Tuesday, June 05, 2007

So I'm sitting here at home, doing more work (but at home it's so much more pleasant, isn't it?), when I started to look at my AIM buddy list. I have a whole section there for Bots

I realized I haven't used any of my bots in ages and was curious to see if they were still active, so I clicked on the SmarterChild bot. I remember when it came out in 2000 or 2001 and I thought it was so novel. I used it for two months and then forgot about it. I played a few rounds of hangman and then wondered to myself, is the novelty and functionality of bots over?

Has social media like myspace and event sites and small business domains become so prevalent and accessible and that we no longer need Bots for quick searches or answers?

Let me know what you think.

~*~
One more thing: tres cool pic here. You click and drag your mouse up and down and will find yourself Alice in a virtual wonderland;)

Sunday, June 03, 2007

BREAKING NEWS! More than a year of tinkering with skype and my headset/mic, I finally figured it out! So you can call me at AnnieHeckenberger from now on.

Infortunately, only on my laptop at the moment. I need to download it on my work PC.
As a social media "specialist," I spend a lot of time looking at a wide variety of web sites. As a former PR media expert (and forever a media junky at heart), I spend an even larger amount of time on MSM and CGM news sites. Like a lot of people my age (and younger...and older, too, I bet!) the internet is my default news source.
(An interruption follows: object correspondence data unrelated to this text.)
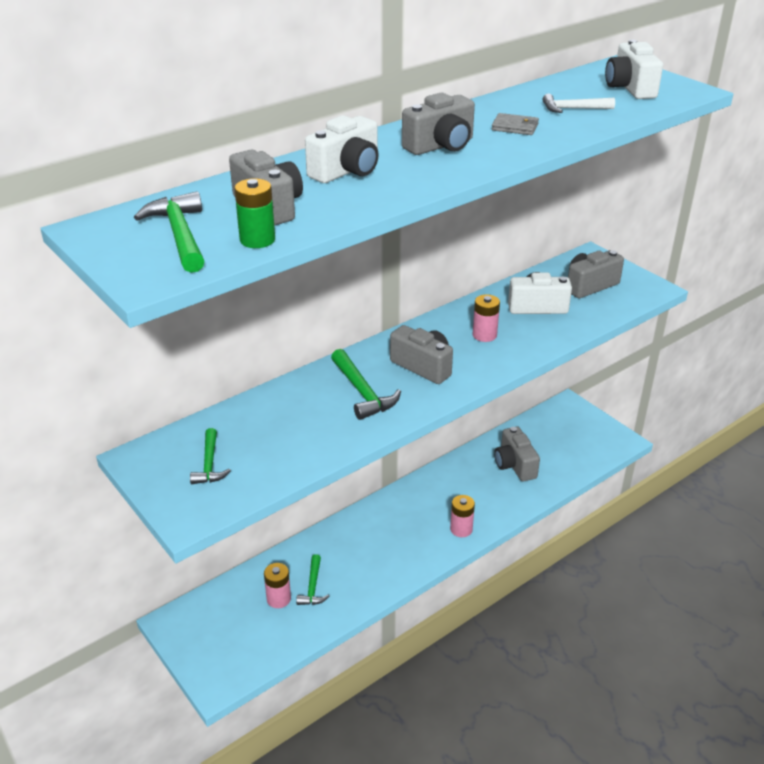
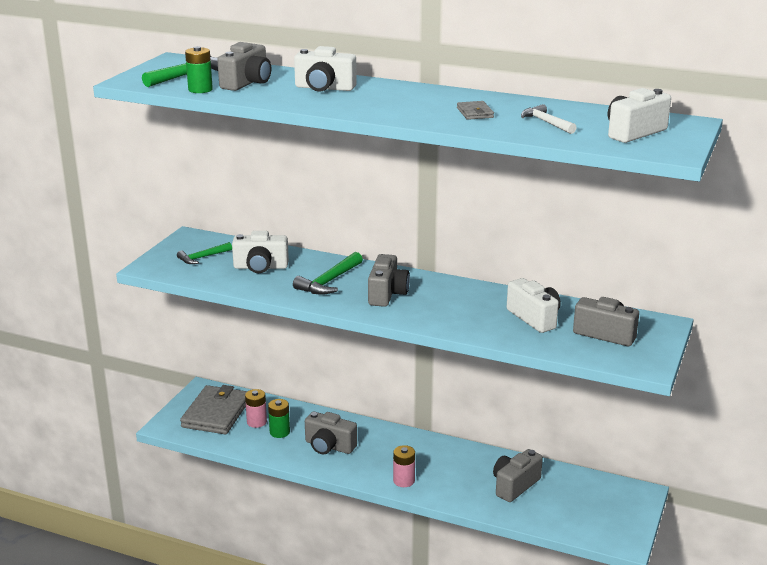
camera: 60 degrees right, 10 degrees down
(232, 628) = (216, 413): none -> grey wallet
(281, 428) = (260, 267): none -> white camera
(313, 587) = (279, 432): green hammer -> green battery
(440, 146) = (403, 101): grey camera -> grey camera (329, 446)
(484, 335) = (460, 306): pink battery -> none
Here's where I think the news media are going wrong online. Too many bells and whistles. Yes, give me digital video on your site. Do not try to make your site into myspace. I don't need another hub. I don't need to social network on a news site. I just want the news. I want it in real time, I want links to wire stories, I want celebrity gossip, I may want to leave a comment but I don't want to stay and do a mashup. I don't want to shop on my news site. I don't want to auction something off there. And frankly, should news entities be offering services like this that are actually news makers? God knows there are enough Ebay stories out there about crazy items for sale - how ethical is it for news entities to now offer services that may *become* news? Selling local artists or designers' wears and also reviewing them? Who will now fairly report consumer interest stories? Will it be citizen journalists crashing the party and now conducting embarrassing investigations on mainstream media personalities?

Sounds fishy to me.

Maybe I'm old fashioned. Maybe this is what the next generation wants from news entities? But the way I see it, citizen journalism gained audience and credibility as traditional media took a beating for unethical practices like airing VNR's without disclosure that the news segment was a PR tool, paid spokespeople shilling on news and morning shows and more and more reporters like the infamous Jayson Blair who fabricated sources and filed fiction.

Shouldn't traditional media be more carefully drawing the line rather than help blur it?